Plants initially forming dense, closed clumps, clumps becoming annular with age. Culms 60-170 cm tall, 4-6 mm thick; prophyll awns 2.5-3 cm, velutinous, projecting from the throats of the subtending leaves. Sheaths glabrous or hairy, marginal extensions 1-12 mm, velutinous; collars glabrous on the lower leaves, pubescent on the flag leaves; ligules to 0.8 mm in the center, densely tomentose, hairs completely concealing the membranous base; blades 30-120 cm, conduplicate to strongly convolute, about 1 mm in diameter when dry, abaxial surfaces smooth, adaxial surfaces strongly scabrous, apices sharply pointed.
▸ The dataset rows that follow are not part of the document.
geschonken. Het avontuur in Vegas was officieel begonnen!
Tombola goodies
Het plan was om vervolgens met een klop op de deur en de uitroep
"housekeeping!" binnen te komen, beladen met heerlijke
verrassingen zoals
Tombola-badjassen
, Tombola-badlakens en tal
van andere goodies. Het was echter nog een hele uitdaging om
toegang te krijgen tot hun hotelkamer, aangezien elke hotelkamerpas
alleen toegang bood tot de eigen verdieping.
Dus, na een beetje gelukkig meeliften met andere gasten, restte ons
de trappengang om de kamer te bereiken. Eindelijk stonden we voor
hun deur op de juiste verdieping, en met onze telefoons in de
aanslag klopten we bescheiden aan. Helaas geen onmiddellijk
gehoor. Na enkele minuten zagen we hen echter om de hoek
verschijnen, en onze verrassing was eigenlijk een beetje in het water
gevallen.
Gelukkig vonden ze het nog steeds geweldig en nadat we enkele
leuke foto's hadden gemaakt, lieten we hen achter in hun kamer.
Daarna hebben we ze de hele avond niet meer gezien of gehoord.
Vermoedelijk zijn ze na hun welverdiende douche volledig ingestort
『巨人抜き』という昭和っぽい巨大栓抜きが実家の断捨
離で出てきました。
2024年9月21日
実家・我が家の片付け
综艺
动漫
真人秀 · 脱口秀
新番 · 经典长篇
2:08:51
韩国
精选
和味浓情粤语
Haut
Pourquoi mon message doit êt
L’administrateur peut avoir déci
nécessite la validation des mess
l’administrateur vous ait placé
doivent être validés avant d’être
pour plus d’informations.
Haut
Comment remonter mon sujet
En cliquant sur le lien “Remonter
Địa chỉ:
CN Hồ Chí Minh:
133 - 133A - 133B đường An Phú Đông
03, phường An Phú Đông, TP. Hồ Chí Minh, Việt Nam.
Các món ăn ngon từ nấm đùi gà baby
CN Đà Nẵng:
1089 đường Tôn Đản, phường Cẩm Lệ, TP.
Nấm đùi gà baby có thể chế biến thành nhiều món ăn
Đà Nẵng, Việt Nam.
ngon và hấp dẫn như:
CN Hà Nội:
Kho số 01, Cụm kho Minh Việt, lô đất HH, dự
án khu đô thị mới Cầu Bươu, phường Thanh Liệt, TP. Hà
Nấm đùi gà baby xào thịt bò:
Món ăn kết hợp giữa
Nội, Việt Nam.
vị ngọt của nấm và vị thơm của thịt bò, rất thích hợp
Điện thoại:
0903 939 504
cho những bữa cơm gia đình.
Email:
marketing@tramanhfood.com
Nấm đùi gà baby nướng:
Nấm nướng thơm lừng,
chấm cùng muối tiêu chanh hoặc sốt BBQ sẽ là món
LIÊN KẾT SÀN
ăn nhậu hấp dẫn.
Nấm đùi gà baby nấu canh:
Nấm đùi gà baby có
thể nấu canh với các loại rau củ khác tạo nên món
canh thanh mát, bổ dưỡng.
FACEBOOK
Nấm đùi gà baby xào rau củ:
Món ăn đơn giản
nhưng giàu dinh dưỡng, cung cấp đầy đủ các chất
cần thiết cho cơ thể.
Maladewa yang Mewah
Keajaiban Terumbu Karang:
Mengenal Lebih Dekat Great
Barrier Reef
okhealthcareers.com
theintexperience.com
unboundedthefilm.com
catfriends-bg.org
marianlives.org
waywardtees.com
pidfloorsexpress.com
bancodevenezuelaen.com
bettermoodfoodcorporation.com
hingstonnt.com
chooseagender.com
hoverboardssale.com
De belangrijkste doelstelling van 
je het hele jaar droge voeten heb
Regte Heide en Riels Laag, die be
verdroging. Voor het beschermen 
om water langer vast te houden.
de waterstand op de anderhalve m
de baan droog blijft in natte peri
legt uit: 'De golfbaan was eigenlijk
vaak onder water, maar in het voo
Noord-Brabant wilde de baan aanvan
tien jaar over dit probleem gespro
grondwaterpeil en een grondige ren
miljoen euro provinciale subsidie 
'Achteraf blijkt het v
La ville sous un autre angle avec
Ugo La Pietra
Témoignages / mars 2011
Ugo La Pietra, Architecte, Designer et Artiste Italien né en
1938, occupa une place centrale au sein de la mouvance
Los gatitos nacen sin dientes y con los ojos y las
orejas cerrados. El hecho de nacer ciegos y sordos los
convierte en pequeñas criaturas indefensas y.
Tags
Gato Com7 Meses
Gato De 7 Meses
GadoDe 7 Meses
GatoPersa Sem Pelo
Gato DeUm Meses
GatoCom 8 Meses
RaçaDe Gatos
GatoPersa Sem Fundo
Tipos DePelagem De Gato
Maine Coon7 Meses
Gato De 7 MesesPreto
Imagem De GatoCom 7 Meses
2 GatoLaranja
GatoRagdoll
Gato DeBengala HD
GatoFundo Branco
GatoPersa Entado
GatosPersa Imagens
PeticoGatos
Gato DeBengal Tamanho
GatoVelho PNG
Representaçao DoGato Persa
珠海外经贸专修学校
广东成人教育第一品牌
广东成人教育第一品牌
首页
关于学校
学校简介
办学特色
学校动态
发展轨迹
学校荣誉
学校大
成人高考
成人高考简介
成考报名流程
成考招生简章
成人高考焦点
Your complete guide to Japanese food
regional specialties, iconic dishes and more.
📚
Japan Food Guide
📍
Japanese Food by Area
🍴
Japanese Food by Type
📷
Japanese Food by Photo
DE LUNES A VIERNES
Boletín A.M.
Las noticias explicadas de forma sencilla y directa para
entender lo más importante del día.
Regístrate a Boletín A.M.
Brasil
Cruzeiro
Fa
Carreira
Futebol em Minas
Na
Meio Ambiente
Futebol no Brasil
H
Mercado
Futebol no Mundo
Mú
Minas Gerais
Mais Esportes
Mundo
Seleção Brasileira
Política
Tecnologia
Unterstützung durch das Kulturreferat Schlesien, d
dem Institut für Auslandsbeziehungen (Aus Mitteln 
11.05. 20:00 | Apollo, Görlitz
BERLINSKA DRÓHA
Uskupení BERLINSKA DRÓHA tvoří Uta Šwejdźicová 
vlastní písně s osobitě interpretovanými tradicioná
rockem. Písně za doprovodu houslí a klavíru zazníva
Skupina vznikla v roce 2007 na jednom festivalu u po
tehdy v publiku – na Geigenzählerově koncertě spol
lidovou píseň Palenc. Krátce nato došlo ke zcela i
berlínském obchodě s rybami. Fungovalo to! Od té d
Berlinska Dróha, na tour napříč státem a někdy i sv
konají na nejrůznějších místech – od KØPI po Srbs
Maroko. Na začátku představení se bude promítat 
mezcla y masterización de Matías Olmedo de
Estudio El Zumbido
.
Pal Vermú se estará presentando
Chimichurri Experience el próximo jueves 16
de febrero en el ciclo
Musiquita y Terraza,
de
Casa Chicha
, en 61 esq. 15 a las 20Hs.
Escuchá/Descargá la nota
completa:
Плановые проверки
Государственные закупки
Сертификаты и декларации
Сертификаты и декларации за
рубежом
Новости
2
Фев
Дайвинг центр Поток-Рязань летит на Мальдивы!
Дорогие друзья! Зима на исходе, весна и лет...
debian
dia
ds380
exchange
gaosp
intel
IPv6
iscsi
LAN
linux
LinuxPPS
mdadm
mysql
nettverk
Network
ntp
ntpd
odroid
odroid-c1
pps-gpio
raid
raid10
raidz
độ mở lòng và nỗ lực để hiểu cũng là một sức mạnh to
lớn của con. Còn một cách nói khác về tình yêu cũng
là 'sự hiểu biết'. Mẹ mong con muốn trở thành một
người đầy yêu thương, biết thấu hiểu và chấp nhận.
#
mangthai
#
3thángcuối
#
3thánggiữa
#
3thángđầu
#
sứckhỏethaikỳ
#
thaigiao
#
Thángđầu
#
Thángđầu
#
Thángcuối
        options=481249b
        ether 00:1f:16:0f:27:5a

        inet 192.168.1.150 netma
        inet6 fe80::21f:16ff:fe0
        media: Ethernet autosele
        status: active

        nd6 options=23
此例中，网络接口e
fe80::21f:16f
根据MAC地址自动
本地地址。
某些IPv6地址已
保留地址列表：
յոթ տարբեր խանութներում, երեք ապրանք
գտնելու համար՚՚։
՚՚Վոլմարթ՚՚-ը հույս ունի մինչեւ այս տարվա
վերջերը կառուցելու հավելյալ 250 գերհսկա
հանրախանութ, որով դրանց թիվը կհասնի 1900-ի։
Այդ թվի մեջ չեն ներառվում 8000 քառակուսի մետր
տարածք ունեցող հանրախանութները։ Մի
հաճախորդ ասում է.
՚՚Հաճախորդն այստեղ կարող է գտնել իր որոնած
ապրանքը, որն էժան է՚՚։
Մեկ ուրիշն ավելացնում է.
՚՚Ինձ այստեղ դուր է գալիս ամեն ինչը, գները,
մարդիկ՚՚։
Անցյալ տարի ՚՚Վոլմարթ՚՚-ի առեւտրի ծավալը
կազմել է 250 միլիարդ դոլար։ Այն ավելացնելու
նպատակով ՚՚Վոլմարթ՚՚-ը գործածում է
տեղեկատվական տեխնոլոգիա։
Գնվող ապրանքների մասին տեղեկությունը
Panicles 25-35 cm, contracted, dense, with 3-4 branches per node; branches appressed, axils densely pubescent; pedicels shorter than the spikelets. Glumes lanceolate, membranous, glabrous, smooth; lower glumes 26-30 mm, 3-veined; upper glumes 24-27 mm, 3-5-veined; florets 9-12 mm; calluses 1-1.5 mm; lemmas pubescent, hairs about 1 mm, apices bidentate, teeth about 1 mm, membranous; awns 4.5-6.5 cm; paleas subequal to the lemmas, apices scarious; anthers 10-15 mm. 2n = 40, 64.
Macrochloa tenacissima is native to the western Mediterranean regions of Europe and Africa. Hitchcock (1951) stated that it was "sparingly cultivated" in the United States; Darke (1999) described it as a coarse, rarely cultivated plant. It would be a striking feature in a xeric landscape.
Macrochloa tenacissima was used until the 1800s as a source of fiber for paper in Spain. It is currently used for erosion control in the Mediterranean basin, and for making hats and baskets. Its leaf cross sections are unique within the Stipeae in having midveins with multiple vascular bundles (Vasquez and Barkworth 2004).